[ACTIVITY]:
Answer these questions from the plot summary of 'The Passion Of New Eve' below.
(a) To which city has Evelyn moved?
(b) Who captures Evelyn in the desert?
(c) What name does Evelyn have after the surgery?

[DOCUMENT EXCERPT]:
[Start of section]

   'The Passion Of New Eve' follows Evelyn, an English man who has moved to New York just as society is starting to crumble. Following an abusive relationship with Leilah, an African American stripper, which culminates in Leilah being sterilised by a botched abortion, he runs away into the desert, where he is captured by the women of Beulah, an underground city of radical feminists who surgically turn him into a woman, Eve, and plan to birth a new humanity from the ruins of the old by impregnating her with his (pronoun trouble) old seed. Eve escapes back into the desert, where she undergoes a series of degredations and experiences as she comes to terms with her new sexuality and her place in the collapsing world.

[End of section]

[SUPPLIED ENTRIES]:
[Start of section]

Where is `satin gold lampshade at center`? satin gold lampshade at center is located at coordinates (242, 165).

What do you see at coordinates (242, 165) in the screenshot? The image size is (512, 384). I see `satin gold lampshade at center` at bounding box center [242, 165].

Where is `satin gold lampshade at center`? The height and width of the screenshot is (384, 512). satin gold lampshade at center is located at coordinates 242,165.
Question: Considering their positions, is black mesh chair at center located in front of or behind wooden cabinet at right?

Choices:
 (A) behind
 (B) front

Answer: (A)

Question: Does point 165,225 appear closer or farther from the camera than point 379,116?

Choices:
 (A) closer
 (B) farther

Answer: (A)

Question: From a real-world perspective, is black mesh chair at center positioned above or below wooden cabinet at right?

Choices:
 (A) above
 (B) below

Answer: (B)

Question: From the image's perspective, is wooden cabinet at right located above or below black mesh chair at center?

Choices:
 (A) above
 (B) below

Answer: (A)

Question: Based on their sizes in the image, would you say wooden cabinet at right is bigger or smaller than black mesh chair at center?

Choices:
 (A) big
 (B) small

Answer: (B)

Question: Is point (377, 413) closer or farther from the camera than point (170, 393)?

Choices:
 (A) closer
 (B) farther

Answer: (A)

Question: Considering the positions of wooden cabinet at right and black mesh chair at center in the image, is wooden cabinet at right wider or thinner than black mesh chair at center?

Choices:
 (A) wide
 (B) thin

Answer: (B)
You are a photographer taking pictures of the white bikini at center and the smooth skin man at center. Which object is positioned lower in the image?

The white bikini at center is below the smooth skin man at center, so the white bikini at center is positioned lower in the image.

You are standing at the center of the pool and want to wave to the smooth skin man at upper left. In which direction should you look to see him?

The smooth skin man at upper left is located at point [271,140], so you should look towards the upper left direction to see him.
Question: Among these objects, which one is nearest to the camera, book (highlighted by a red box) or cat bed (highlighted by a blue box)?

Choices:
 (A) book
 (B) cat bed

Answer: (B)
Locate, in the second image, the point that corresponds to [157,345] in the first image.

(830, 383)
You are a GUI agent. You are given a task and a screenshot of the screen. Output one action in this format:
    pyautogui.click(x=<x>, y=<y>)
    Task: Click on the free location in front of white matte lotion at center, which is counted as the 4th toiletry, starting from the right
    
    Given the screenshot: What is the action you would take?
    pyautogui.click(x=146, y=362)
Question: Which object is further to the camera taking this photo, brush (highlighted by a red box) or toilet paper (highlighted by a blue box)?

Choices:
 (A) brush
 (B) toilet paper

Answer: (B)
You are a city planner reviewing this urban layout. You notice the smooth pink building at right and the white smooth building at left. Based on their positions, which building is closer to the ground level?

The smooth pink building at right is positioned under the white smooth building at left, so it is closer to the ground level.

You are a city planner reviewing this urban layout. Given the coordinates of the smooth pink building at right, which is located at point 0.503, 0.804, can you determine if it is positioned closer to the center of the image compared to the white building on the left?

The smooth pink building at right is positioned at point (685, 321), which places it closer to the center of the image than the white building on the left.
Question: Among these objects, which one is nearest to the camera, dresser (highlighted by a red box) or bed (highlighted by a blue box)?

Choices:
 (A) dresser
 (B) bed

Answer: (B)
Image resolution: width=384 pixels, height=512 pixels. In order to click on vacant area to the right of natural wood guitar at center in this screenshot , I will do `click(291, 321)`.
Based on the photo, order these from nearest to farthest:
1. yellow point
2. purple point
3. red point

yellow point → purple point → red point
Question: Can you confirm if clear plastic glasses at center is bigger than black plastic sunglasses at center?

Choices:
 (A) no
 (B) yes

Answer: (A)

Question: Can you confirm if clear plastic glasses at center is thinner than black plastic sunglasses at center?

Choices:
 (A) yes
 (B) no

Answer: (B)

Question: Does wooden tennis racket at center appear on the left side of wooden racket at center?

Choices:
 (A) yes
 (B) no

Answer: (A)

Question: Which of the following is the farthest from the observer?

[End of section]

[TASK ANSWER]:
(a) New York
(b) The women of Beulah, an underground city of radical feminists
(c) Eve